**Jouw opdracht**
Binnen welke termijn en bij welke instantie kunnen partijen volgens de tekst over de bijstandszaak hoger beroep instellen?

═══ Tekst ter beoordeling

De eiser heeft tegen dit besluit bezwaar gemaakt, maar het college verklaarde het bezwaar ongegrond. De eiser stelde beroep in en voerde aan dat hij de inlichtingenplicht niet had geschonden, omdat hij geen winst had gemaakt met gokken en alles had verloren. De rechtbank overwoog dat de eiser niet had voldaan aan zijn verplichting om alle relevante feiten te melden, zoals zijn gokactiviteiten en de ontvangst van geld van zijn zus. De rechtbank oordeelde dat de schending van de inlichtingenplicht terecht was vastgesteld en dat het college de bijstandsuitkering terecht had ingetrokken.

De rechtbank concludeerde dat er geen dringende redenen waren om af te zien van de terugvordering van de bijstand, aangezien de financiële gevolgen voor de eiser niet onaanvaardbaar waren. Het beroep van de eiser werd ongegrond verklaard en er werd geen proceskostenvergoeding toegekend. De uitspraak is openbaar gedaan en partijen zijn op de hoogte gesteld van hun recht om binnen zes weken hoger beroep in te stellen bij de Centrale Raad van Beroep.

══════
═══ Broninformatie

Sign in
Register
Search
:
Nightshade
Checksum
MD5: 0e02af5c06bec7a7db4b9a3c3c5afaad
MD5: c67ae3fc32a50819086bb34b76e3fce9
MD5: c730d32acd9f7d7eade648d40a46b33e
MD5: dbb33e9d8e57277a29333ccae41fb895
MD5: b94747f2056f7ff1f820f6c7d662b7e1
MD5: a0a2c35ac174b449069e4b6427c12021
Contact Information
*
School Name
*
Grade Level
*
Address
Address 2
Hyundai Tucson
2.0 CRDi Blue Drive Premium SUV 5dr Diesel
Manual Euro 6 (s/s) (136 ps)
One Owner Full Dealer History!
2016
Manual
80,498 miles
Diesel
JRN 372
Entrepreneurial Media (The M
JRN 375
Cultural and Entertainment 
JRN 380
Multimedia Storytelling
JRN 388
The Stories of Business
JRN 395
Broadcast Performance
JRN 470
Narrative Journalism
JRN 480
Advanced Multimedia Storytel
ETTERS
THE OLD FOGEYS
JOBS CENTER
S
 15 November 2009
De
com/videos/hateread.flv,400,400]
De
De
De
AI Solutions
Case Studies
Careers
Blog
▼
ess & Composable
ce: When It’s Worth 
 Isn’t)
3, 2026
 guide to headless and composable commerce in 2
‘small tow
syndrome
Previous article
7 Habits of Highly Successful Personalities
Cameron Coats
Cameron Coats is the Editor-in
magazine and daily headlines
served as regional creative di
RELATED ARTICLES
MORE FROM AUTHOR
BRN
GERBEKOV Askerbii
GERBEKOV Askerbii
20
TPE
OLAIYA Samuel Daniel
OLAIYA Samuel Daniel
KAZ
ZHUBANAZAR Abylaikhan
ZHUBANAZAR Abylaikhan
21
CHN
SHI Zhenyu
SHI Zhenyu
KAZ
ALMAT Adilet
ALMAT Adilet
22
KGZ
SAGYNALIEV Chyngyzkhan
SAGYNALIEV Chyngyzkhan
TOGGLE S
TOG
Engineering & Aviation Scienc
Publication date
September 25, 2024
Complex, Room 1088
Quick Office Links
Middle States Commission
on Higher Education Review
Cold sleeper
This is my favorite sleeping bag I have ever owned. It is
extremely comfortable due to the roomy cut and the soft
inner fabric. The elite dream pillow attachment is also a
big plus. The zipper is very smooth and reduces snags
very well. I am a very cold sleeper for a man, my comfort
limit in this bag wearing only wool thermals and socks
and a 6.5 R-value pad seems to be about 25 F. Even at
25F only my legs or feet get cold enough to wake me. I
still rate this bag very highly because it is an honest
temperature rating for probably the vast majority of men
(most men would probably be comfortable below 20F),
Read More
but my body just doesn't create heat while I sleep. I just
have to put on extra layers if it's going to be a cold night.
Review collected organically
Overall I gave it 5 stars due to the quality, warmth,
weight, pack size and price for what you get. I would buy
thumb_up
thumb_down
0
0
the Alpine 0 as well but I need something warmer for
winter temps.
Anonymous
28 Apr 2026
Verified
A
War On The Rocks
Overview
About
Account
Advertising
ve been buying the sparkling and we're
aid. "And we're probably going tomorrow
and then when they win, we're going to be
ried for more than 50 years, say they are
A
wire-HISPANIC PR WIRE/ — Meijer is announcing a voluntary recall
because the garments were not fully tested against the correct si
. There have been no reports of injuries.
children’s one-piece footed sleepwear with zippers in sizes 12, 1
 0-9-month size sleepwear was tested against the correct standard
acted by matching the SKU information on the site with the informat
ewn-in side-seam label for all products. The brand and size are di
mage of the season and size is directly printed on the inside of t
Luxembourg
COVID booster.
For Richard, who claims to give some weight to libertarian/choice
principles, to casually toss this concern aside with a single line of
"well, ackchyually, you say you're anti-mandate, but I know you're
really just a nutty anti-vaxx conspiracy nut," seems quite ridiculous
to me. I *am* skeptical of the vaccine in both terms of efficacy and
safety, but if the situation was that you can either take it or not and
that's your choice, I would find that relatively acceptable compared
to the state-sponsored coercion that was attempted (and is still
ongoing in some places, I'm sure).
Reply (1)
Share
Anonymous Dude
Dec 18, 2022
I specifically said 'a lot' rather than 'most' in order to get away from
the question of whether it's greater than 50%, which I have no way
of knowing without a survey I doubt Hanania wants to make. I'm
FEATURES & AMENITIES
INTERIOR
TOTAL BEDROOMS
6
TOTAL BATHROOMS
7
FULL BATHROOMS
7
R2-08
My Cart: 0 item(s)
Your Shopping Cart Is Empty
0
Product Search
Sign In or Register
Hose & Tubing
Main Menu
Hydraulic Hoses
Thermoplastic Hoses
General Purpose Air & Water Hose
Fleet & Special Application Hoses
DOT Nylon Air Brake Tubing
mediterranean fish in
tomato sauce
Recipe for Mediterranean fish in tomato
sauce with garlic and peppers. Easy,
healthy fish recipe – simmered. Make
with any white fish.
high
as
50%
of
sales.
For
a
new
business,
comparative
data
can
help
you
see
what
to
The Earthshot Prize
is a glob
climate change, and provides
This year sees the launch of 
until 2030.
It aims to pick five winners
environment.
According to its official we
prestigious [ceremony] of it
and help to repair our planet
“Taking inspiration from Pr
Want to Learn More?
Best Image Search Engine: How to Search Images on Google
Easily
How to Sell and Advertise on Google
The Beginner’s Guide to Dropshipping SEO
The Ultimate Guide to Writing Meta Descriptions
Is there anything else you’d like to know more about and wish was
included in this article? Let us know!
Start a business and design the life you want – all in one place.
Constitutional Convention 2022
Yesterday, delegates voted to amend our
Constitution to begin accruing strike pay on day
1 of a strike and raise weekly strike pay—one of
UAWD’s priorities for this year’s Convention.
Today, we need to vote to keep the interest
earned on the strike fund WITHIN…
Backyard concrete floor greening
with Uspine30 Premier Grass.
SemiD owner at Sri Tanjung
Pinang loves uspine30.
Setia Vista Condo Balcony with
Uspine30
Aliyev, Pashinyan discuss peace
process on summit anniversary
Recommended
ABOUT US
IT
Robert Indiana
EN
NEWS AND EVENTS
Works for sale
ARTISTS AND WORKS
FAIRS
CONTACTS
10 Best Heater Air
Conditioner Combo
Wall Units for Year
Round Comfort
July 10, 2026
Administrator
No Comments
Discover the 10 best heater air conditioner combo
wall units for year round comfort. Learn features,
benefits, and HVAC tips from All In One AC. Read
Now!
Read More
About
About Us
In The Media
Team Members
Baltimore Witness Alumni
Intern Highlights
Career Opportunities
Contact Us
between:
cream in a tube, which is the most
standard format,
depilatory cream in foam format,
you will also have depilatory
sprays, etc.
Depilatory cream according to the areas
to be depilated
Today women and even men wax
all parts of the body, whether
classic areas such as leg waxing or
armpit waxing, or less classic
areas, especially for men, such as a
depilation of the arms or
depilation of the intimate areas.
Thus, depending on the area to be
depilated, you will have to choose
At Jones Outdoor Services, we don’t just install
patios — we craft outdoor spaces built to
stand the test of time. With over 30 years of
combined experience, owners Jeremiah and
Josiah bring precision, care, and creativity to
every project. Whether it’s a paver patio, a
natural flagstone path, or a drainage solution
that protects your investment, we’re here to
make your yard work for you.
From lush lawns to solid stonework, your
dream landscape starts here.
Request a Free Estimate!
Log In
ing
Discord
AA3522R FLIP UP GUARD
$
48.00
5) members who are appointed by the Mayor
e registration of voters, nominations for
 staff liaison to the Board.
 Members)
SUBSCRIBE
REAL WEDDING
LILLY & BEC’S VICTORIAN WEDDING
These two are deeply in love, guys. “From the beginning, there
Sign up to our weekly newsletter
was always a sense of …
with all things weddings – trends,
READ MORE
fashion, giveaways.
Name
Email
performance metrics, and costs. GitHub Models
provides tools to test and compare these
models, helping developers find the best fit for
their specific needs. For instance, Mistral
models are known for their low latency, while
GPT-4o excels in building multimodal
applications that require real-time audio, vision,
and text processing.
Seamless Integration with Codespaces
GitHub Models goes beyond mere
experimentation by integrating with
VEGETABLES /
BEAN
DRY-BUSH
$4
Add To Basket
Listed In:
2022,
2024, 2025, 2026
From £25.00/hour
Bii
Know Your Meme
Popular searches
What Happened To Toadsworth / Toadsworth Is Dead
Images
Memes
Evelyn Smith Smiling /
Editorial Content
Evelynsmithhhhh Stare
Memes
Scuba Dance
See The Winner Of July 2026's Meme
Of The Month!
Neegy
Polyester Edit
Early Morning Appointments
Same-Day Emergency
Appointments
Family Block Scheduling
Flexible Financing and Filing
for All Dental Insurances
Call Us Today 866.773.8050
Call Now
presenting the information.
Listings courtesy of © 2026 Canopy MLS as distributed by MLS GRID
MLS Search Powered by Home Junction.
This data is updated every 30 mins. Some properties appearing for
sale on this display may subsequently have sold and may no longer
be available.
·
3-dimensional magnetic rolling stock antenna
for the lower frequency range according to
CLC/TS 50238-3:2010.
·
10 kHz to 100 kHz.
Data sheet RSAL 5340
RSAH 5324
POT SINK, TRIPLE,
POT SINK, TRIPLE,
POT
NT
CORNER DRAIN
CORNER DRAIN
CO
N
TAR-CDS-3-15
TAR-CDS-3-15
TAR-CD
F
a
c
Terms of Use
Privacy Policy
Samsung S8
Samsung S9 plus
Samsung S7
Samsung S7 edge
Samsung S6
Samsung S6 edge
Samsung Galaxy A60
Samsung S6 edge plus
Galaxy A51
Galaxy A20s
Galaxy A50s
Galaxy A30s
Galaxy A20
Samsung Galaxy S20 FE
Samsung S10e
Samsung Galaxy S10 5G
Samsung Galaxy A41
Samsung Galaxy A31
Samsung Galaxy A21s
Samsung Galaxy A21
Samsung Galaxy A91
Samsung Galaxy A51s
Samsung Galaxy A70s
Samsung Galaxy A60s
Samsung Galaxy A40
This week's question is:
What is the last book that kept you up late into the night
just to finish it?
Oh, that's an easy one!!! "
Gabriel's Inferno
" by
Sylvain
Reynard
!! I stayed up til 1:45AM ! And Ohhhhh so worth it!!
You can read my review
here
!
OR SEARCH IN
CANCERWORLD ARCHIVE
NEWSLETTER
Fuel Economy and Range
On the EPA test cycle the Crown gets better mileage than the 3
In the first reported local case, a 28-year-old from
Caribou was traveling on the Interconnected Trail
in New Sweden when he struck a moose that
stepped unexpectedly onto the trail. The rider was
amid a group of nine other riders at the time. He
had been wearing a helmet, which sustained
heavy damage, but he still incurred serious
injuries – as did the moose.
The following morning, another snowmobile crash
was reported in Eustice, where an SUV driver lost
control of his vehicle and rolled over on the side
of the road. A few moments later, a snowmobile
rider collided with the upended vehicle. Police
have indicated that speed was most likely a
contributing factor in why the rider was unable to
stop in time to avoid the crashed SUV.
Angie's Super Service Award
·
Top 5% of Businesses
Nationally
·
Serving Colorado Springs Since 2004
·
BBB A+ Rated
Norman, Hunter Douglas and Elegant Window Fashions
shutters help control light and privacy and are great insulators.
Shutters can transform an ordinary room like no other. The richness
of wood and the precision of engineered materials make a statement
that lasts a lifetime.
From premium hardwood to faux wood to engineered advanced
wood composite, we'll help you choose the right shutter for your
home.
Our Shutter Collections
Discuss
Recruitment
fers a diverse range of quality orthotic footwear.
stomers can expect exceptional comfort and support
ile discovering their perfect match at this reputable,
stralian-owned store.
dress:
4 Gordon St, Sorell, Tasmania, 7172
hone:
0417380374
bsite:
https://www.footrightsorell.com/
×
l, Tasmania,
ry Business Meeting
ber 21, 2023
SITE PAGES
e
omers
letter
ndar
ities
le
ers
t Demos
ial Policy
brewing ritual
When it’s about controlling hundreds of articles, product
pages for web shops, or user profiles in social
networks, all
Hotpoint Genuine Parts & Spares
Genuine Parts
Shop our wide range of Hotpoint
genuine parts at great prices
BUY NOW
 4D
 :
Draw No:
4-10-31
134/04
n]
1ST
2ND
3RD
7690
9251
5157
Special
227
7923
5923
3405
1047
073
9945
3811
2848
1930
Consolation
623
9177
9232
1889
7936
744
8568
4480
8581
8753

══════

**Jouw antwoord**
Binnen zes weken, bij de Centrale Raad van Beroep.